Les employeurs prétendent que la possibilité d’embaucher des travailleuses et travailleurs de remplacement rend le Canada plus compétitif, alors que la plupart des pays démocratiques ont déjà des règles strictes qui interdisent les briseurs de grève, tout comme le Québec et la Colombie-Britannique.

Évidemment, le ciel n’est pas en train de tomber. En fait, cette loi dont nous avons grandement besoin permettra de réduire la durée des grèves et encouragera les parties à conclure des ententes à la table de négociation. Voilà les faits.

Les relations de travail pacifiques au Canada et dans le monde entier reposent sur les principes de la négociation collective libre et équitable. Ces principes ont permis d’améliorer les conditions de vie et de travail des travailleuses et travailleurs canadiens au fil des décennies. Les avantages de la négociation collective et de la syndicalisation sont bien connus et documentés. Les syndicats améliorent la situation des travailleuses et travailleurs par le biais de la négociation collective, laquelle est le plus puissant outil disponible pour améliorer leur niveau de vie et leurs conditions de travail.

Quant aux aspects politiques du projet de loi C-58, il a reçu l’appui unanime de tous les partis. Cela en dit long sur le regain du pouvoir des travailleuses et travailleurs dans notre pays.  

Les politiciens qui prennent le parti des sociétés riches et puissantes au détriment des travailleuses et travailleurs syndiqués doivent s’attendre à en payer le prix sur le plan politique. Même Pierre Poilievre, qui a défendu certaines des pires lois antisyndicales et parmi les plus hostiles aux travailleuses et travailleurs, et son Parti conservateur n’ont pas pu dire non au projet de loi C-58.  (Du moins, pas à l’étape de la seconde lecture!)

Disons les choses clairement : notre syndicat militera toujours pour l’élargissement des droits des travailleuses et travailleurs.  Nous continuerons de revendiquer une loi anti-briseurs de grève à tous les ordres de gouvernement et de combler les lacunes qui portent atteinte à notre droit constitutionnel de faire la grève. 

L’alternative?

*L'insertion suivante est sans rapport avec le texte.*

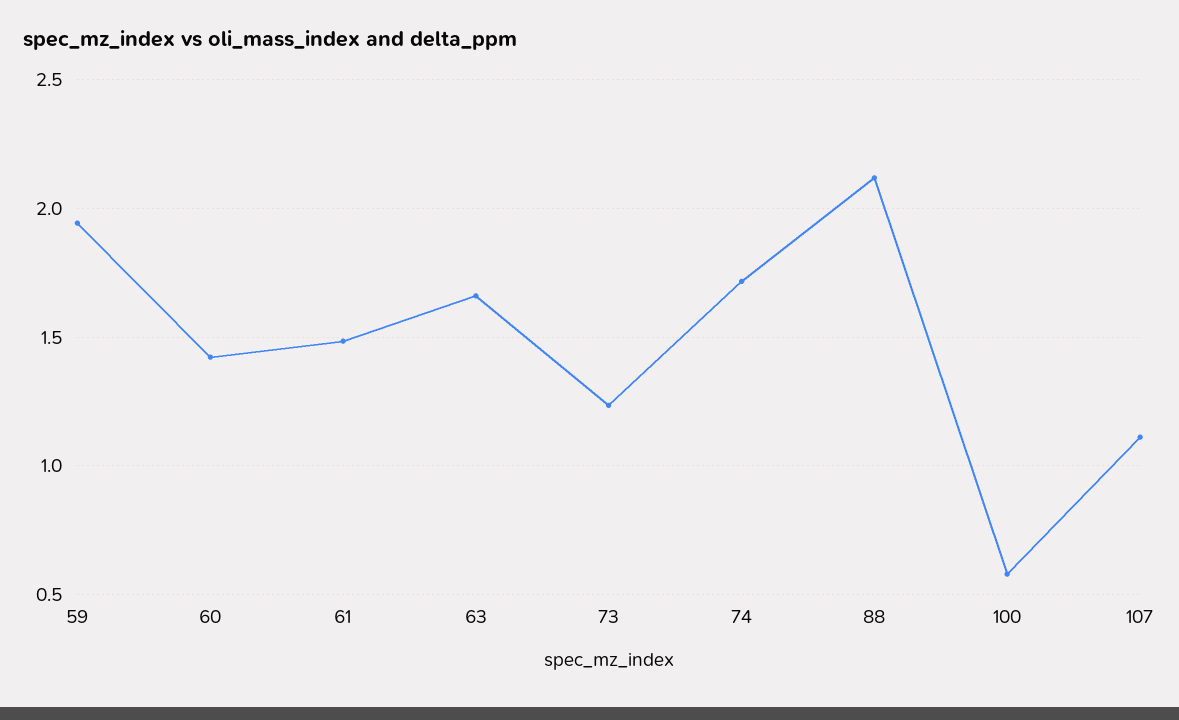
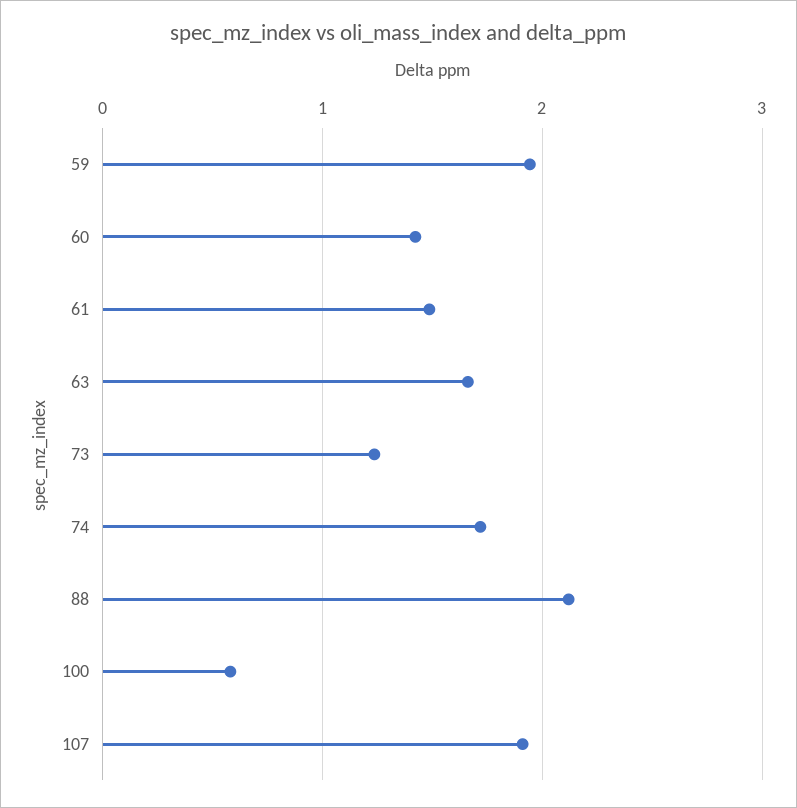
  {
    "59": 1.95,
    "60": 1.4,
    "61": 1.5,
    "63": 1.65,
    "73": 1.25,
    "74": 1.7,
    "88": 2.1,
    "100": 0.6,
-   "107": 1.1
+   "107": 1.9
  }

Un climat de travail au Canada fortement axé sur les conflits et envenimé par les employeurs, ce qui n’apporterait rien de bon à personne.   

Nous vivons à une époque où l’espoir doit devenir réalité.

Soyons réalistes, voter pour le projet de loi C-58 est la moindre des choses que peuvent faire les élus pour soutenir les droits constitutionnels des travailleuses et travailleurs. Le projet de loi C-58 doit être adopté et mis en œuvre sans délai.